I am a widow of four years. At first, you're so numb that life just kind of skates by. Gradually, you begin to live again, you have no choice. There are choices to make, kids to feed, bills to be paid. We all use our coping skills and do the best we can. One thing I've discovered, you have to remain open to living, or you will just shut down in anger, fear and bitterness. Elaine

July 21, 2008 - 6:43pm

Losing a spouse is probably one of the most difficult times in a person's life. I know many widows and some have dealt with it in many ways. Some women never cleared out their husbands' closets because parting with their belongings was just too difficult. While others found having the belongings around was just too much -- meaning everyone needs to grieve in the way that feels right for them.

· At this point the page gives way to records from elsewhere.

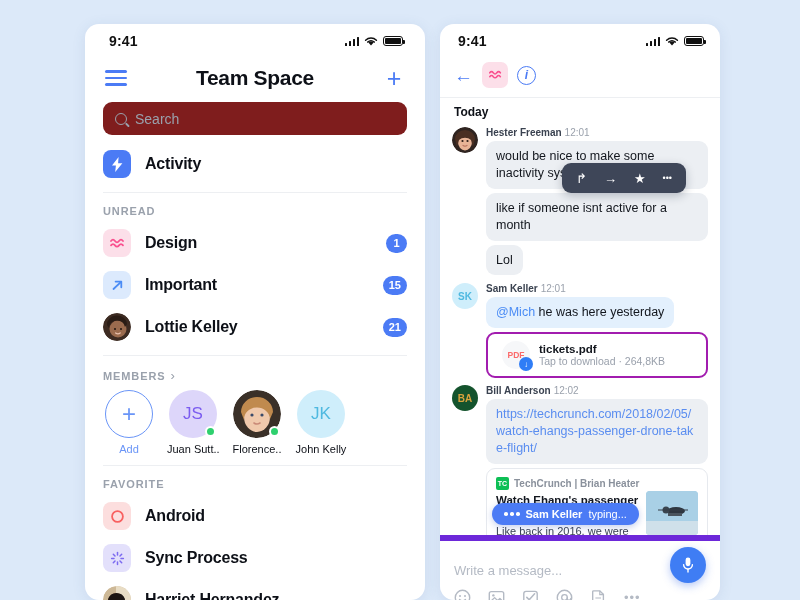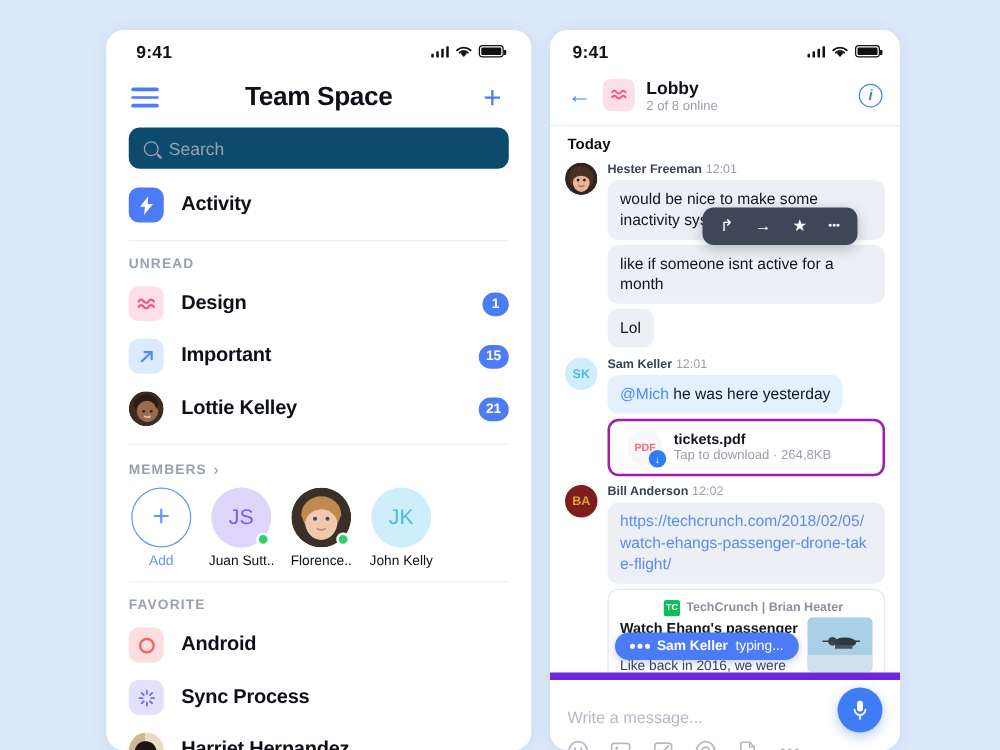--- a/index.html
+++ b/index.html
@@ -365,10 +365,6 @@
             <path d="M2 4 q2-2.6 4 0 t4 0 t4 0" stroke="#f9518f" stroke-width="1.8" fill="none" stroke-linecap="round"></path>
             <path d="M2 8.4 q2-2.6 4 0 t4 0 t4 0" stroke="#f9518f" stroke-width="1.8" fill="none" stroke-linecap="round"></path>
           </svg>
-      </div>
-      <div style="flex:1">
-        <div class="rtitle">Lobby</div>
-        <div class="rsub">2 of 8 online</div>
       </div>
       <div class="info-i">i</div>
     </div>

With regard to your question about celebrating the lives of the dead, the first that comes to mind for me is Dia De Los Muertos or Day of the Dead -- a festival around Halloween that takes place in Mexico and celebrates the union of families with their loved ones who have passed.

The ancient, indigenous peoples of Mexico (Purepecha, Nahua, Totonac and Otomí) believed that the souls of the dead return every year to visit with their living relatives. Marigolds help lost souls find their way back home or back to their loved ones. (Source: Mexonline.com)

While my mother hasn't embraced Day of the Dead with regard to my father, who was German and passed away more than two years ago, growing up in the Southwest, I wear Dia de Los Muertos jewelry (a necklace with a traditional Day of the Dead skull) to remind myself in my own way to respect and celebrate my father's life. Like Todd, I cannot imagine losing my spouse.

Perhaps there's a small but similar gesture to try. I would also like to know what you're doing that's working.

July 20, 2008 - 6:29pm

Connie555,

What have you been doing that's been working? I'm interested in hearing from you.

Your post is a huge question and though, thankfully my wife is alive, I have lost very dear people in my life.

In family, we lost both of my grandparents within two days. They were like parents to us all, and we honor them by carrying on the live they raised us to live.

We all talk on their birthdays and anniversary. And we tell funny stories that always seem to keep their spirits near.

I also have funny pictures of them around my home. I want to remember them as they lived, and not how they died.

Connie555, I can't imagine what it would be like to lose my spouse, but I can imagine how she'd want me to live.

I hope this helps and please share what you are doing to cope. I'd love to learn from you and you are in my thoughts and prayers.